Extracted records »
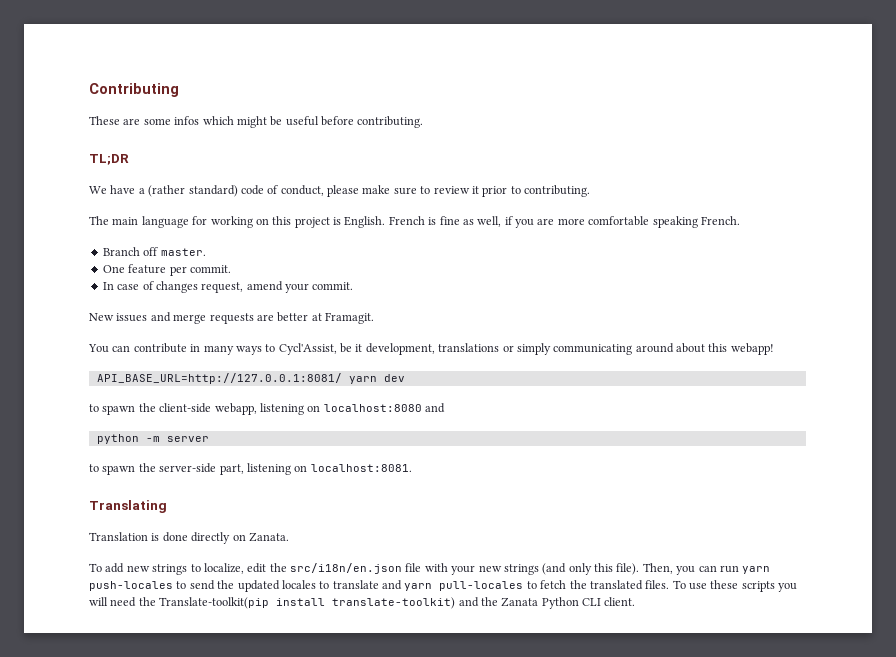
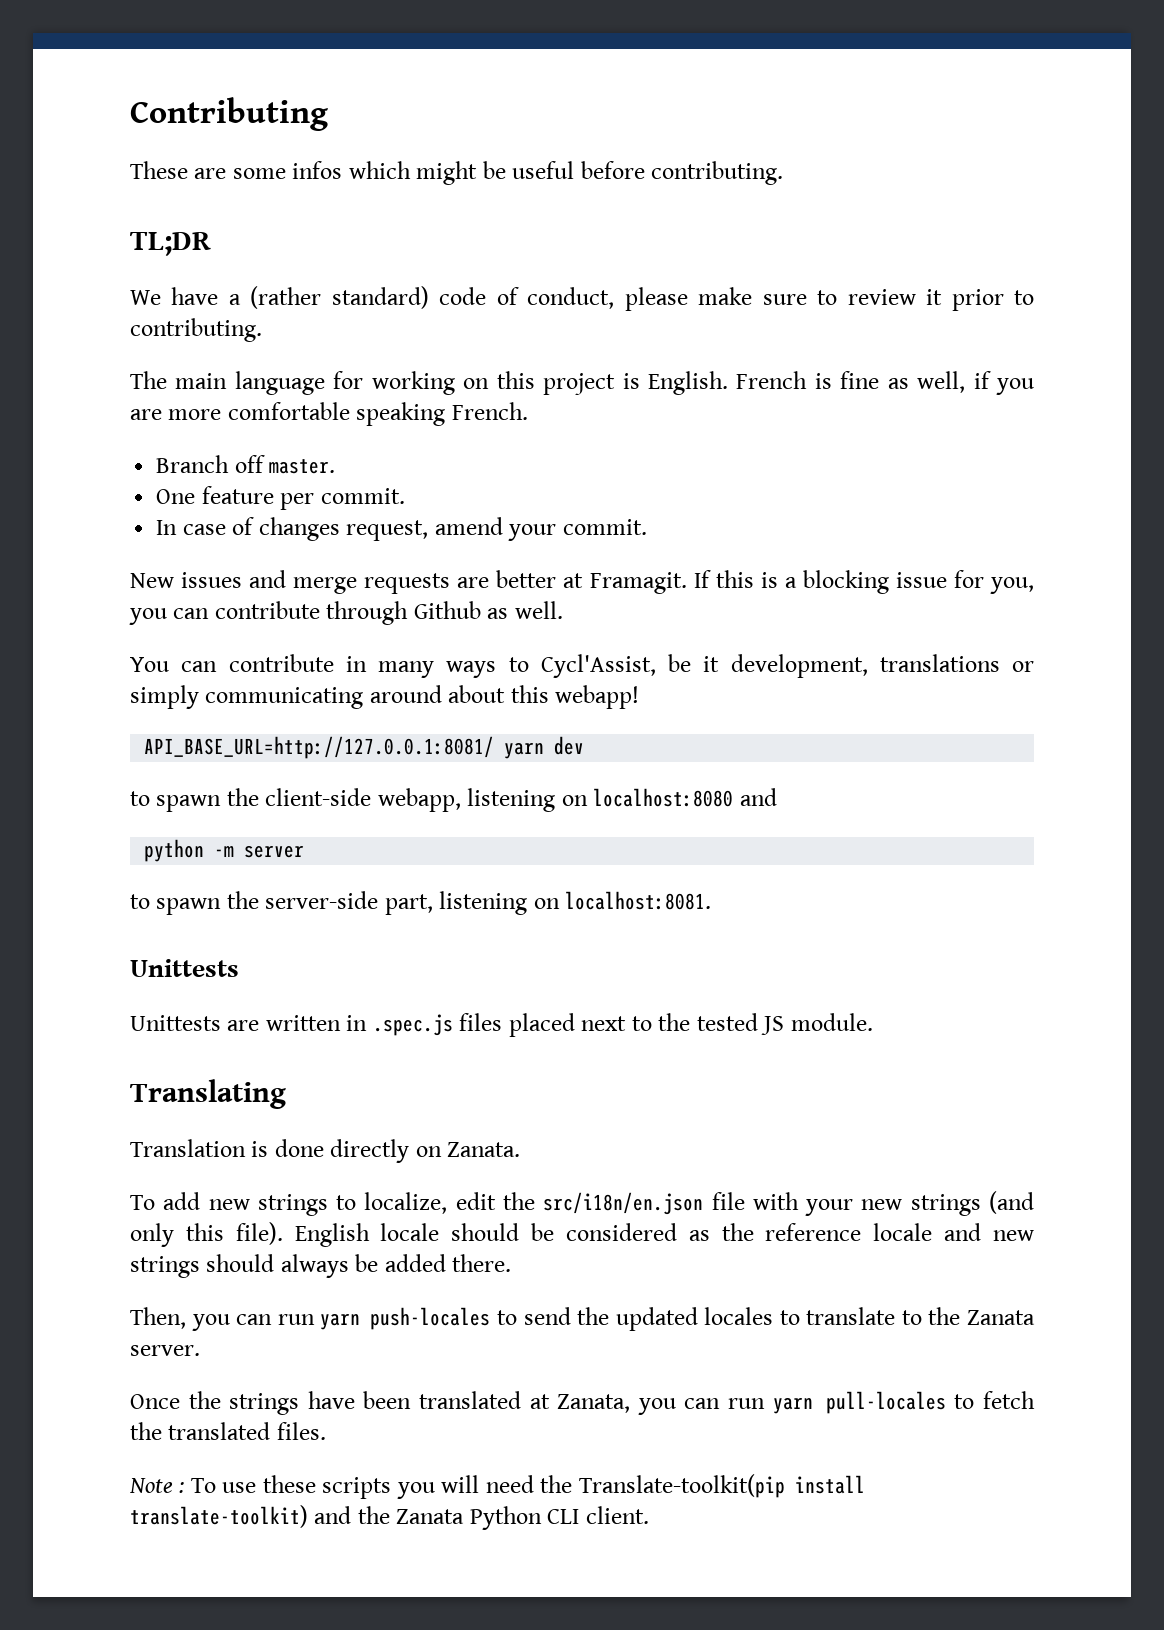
(374, 318) none -> [693,570,1034,594] [129,601,563,625] If this is a blocking issue for you, you can contribute through Github as well.
(412, 468) none -> [130,959,239,977] [130,1013,873,1037] // Unittests // Unittests are written in .spec.js files placed next to the tested JS module.
(640, 569) none -> [294,1223,1034,1247] [130,1254,512,1278] English locale should be considered as the reference locale and new strings should always be added there. //
[382,580,402,590] and -> [901,1307,1036,1325] [130,1345,200,1356] [130,1391,765,1415] to the Zanata server. // Once the strings have been translated at Zanata, you can run
(670, 584) none -> [129,1478,185,1493] // Note :

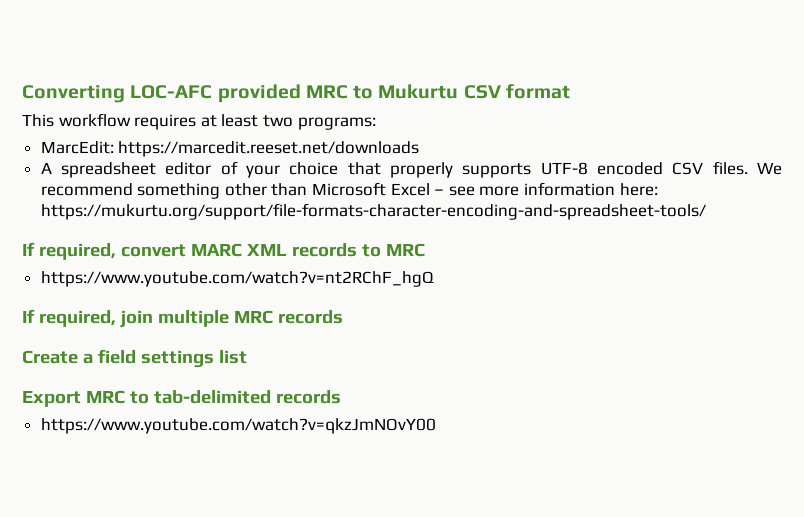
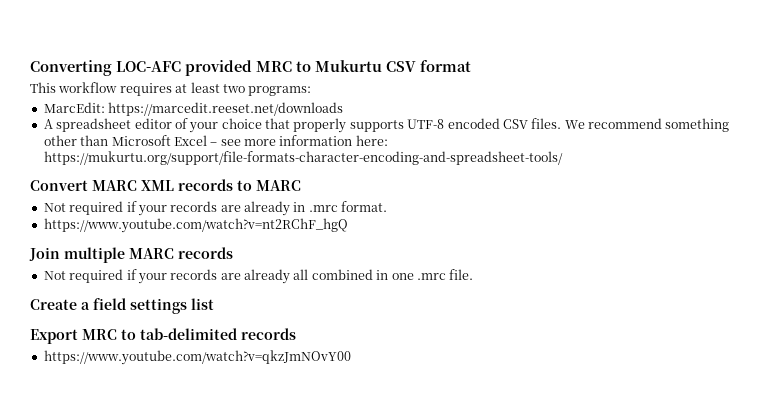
[22,242,186,260] If required, convert -> [30,180,88,191] Convert
[385,243,425,257] [40,271,434,287] [22,309,343,328] MRC // https://www.youtube.com/watch?v=nt2RChF_hgQ // If required, join multiple MRC records -> [256,180,301,191] [43,201,388,216] [43,218,348,233] [29,247,233,263] [43,269,474,284] MARC // Not required if your records are already in .mrc format. // https://www.youtube.com/watch?v=nt2RChF_hgQ // Join multiple MARC records // Not required if your records are already all combined in one .mrc file.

Problem »
An exact copy of the records is required. Pictures do not belong in it.

Answer section »
(374, 318) none -> [693,570,1034,594] [129,601,563,625] If this is a blocking issue for you, you can contribute through Github as well.
(412, 468) none -> [130,959,239,977] [130,1013,873,1037] // Unittests // Unittests are written in .spec.js files placed next to the tested JS module.
(640, 569) none -> [294,1223,1034,1247] [130,1254,512,1278] English locale should be considered as the reference locale and new strings should always be added there. //
[382,580,402,590] and -> [901,1307,1036,1325] [130,1345,200,1356] [130,1391,765,1415] to the Zanata server. // Once the strings have been translated at Zanata, you can run
(670, 584) none -> [129,1478,185,1493] // Note :

[22,242,186,260] If required, convert -> [30,180,88,191] Convert
[385,243,425,257] [40,271,434,287] [22,309,343,328] MRC // https://www.youtube.com/watch?v=nt2RChF_hgQ // If required, join multiple MRC records -> [256,180,301,191] [43,201,388,216] [43,218,348,233] [29,247,233,263] [43,269,474,284] MARC // Not required if your records are already in .mrc format. // https://www.youtube.com/watch?v=nt2RChF_hgQ // Join multiple MARC records // Not required if your records are already all combined in one .mrc file.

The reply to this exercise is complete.